Sólo tres del saber milenario de los mayas, y ahora el lienzo, al caer, mostró el cuarto códice maya, que pareció reflejarse en los ojos de los dos hombres: una serie de pliegos unidos y doblados sobre sí, de lo que podían llamarse 100 páginas con jeroglíficos y dibujos. Y los dibujos conservaban los colores.

Ambos hablaron en susurros, como si elevar la voz pudiera hacer desaparecer el espejismo o el ensueño, o el momento de ver algo que en situaciones normales no hubieran tenido oportunidad de ver, ni de tocar.

La página mostraba glifos en orden horizontal y vertical, enmarcando el dibujo de un dios, Itza’mná.

-El códice está en perfecto estado –afirmó el historiador-. Unos pliegos del inicio están semi-borrados de los márgenes, y la página primera está deteriorada, pero es comprensible dado el ambiente en que se ha hallado y por alguna manipulación previa.
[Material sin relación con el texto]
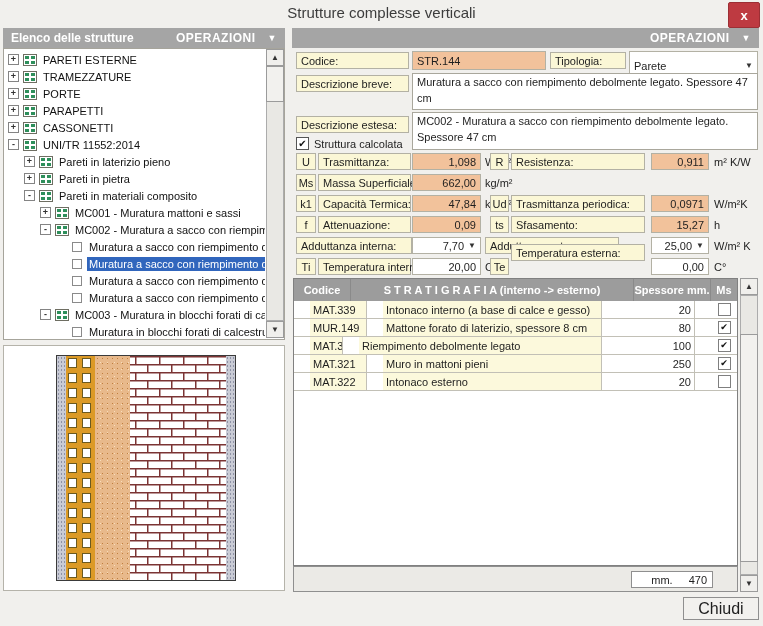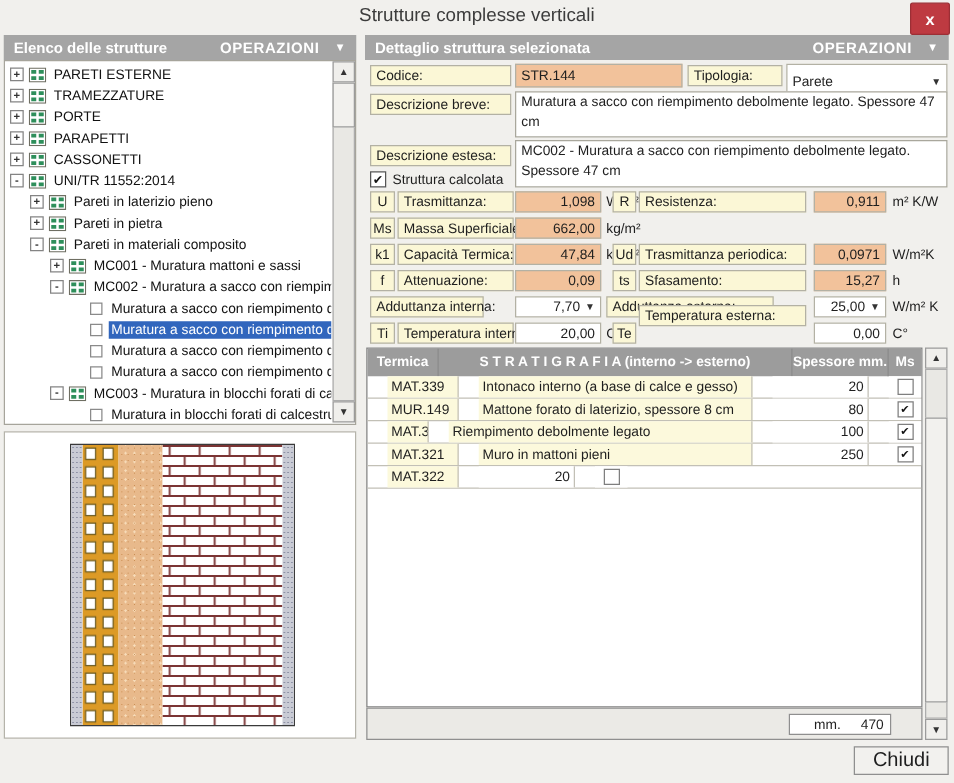"Dettaglio struttura selezionata" span { html: <span>Dettaglio struttura selezionata</span> -> none }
Sin embargo, no hay una pérdida evidente. El papel maya es mejor que el papiro egipcio.

Don Héctor reconoció la textura del papel maya, el amate, que entonces se le llamaba kopó. Obtenido del amate o higo salvaje, a las ramas se les quitaba la corteza para elaborar una pasta que se aplanaba para darle forma de hoja y que se secaba al sol. Una vez seca, se le añadía almidón y cal.

Y los colores… Don Héctor vio los colores, con el asombro siempre renovado: los vivos rojos de hematita, los amarillos de Sol, y sobre todo, el hermoso azul, el azul maya… más vivo que el azul turquesa, como el agua de un lago del Paraíso… creado con hojas secas de la hierba del añil, mezcladas con arcilla paligorsquiita. El Prof. Vicente Reyes Valerio, mexicano, que en paz descansara, había descubierto la fórmula. Y en el códice los azules cantaban y complacían.

Héctor no sabía leer los glifos, pero el historiador le aclaró esa duda.

-Es un tratado de medicina. Contiene algunos conjuros y rezos, pero sobre todo hace referencia a la herbolaria y a temas generales de la medicina maya.

Ambos observaron el códice en silencio. El historiador dijo en tono conciliador y responsable:

-Don Héctor… Ud. debe reportar el hallazgo.

-Lo sé –asintió Héctor-. Y el gobierno nos dirá: gracias en nombre de la nación y venga el códice pa’cá.

Ignoraban que en la sala de vigilancia, por una de las cámaras, su sobrino Jaime los veía y oía con atención, con sonrisa satisfecha e irónica.